So at some point, letting go becomes letting be, allowing. This can feel like a very profound part of practice, especially when practice is quite subtle and strong. There's a form of letting go that involves no letting go at all, but just letting it be. It's stepping back and having a wide, spacious perspective of the situation, of ourselves, of what's going on, and learning how not to be troubled or irritated by what's happening. Even our clinging, we let it be. We allow it. To constantly be involved in letting go of our clinging is to somehow be going in the wrong direction, which becomes clear as we go along.
It's like sanding rough wood. You sand it with coarse sandpaper first, but then you have to stop using the coarse sandpaper to use finer and finer sandpaper. At some point, if you keep using sandpaper, it doesn't work. You have to just use a cloth. The same thing applies to letting go. It can work for a period of time until it's no longer the right grain of activity. At some point, there is letting be, allowing, and letting go of control.
Only then can release happen. Release is very different than freedom. We can talk about fighting for our freedom, asserting our freedom, demanding our freedom. You can't fight for release. You can't fight for your own release, for the release of the heart or the release of the mind. You can't lobby for it. You can't assert it. It involves an allowing. We let go enough to be, and allow for something that's not in our control.
Different people come to this place of letting go of control at different points. Some people struggle with this early on; for some people, it's quite well advanced in their practice. But the idea of controlling is trying to keep everything safe, trying to get what we want, trying to know certainty and avoid uncertainty.
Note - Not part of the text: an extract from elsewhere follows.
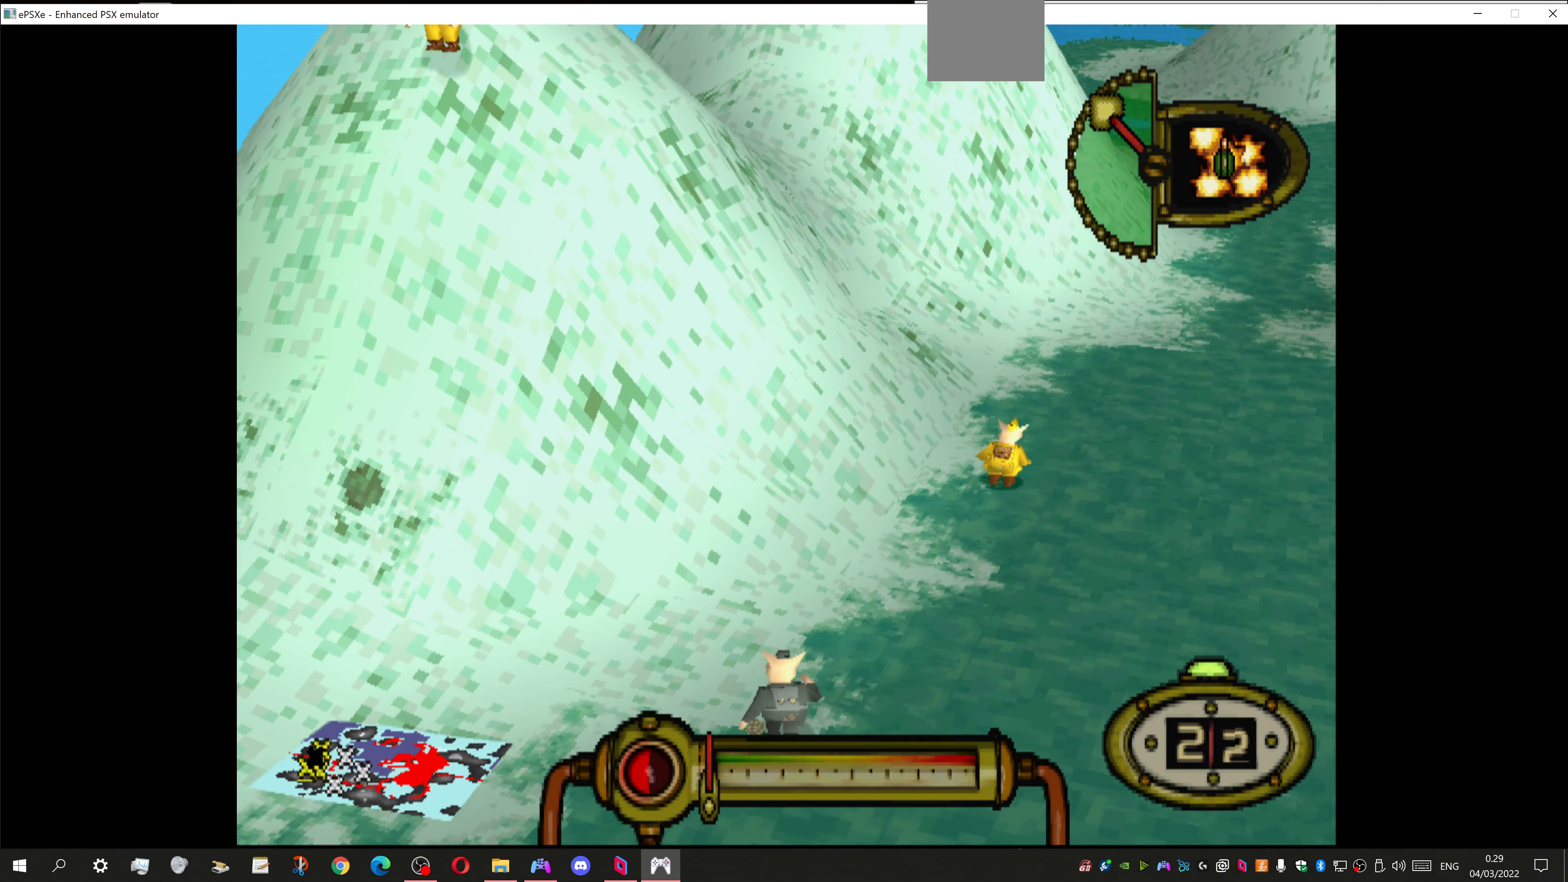
{"buttons": ["DPAD_UP"], "left_stick": "center", "right_stick": "center", "events": [[133, "DPAD_LEFT", "up"]]}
There are many things we're trying to avoid with control. We're trying to avoid feeling our fear and our distress. We have to let go, and that makes room for something to happen that's not our doing. All we have done is put the conditions in place for a deeper release.
The deeper this letting go happens, the deeper this release happens. It influences the other movement of practice, which I'm referring to as interest, commitment, and vow. As we practice, there's interest in the beginning, and then somehow the practice begins to show that it works. Something begins shifting and changing in us. For each person, that shift and change is a little bit different—it's very personal. But at some point, we recognize, "Oh, I'm different because of this."
One way for some people to recognize this is if they're able to meditate every day for some time—maybe a few years, or even six months to make it a more manageable goal—and then stop for a week or a month, and see how life is different. Some people say, "Wow, I didn't realize how important meditation was, because without it I'm not so calm or I don't see so clearly." I remember suggesting to a long-time practitioner who had done a lot of retreats that he should stop meditating for a month, and he started crying. It was so important for him. I think it was important that month to really see what was going on in a deeper way. It wasn't necessarily seeing something difficult; it was seeing something very profound and important within himself that he hadn't quite understood.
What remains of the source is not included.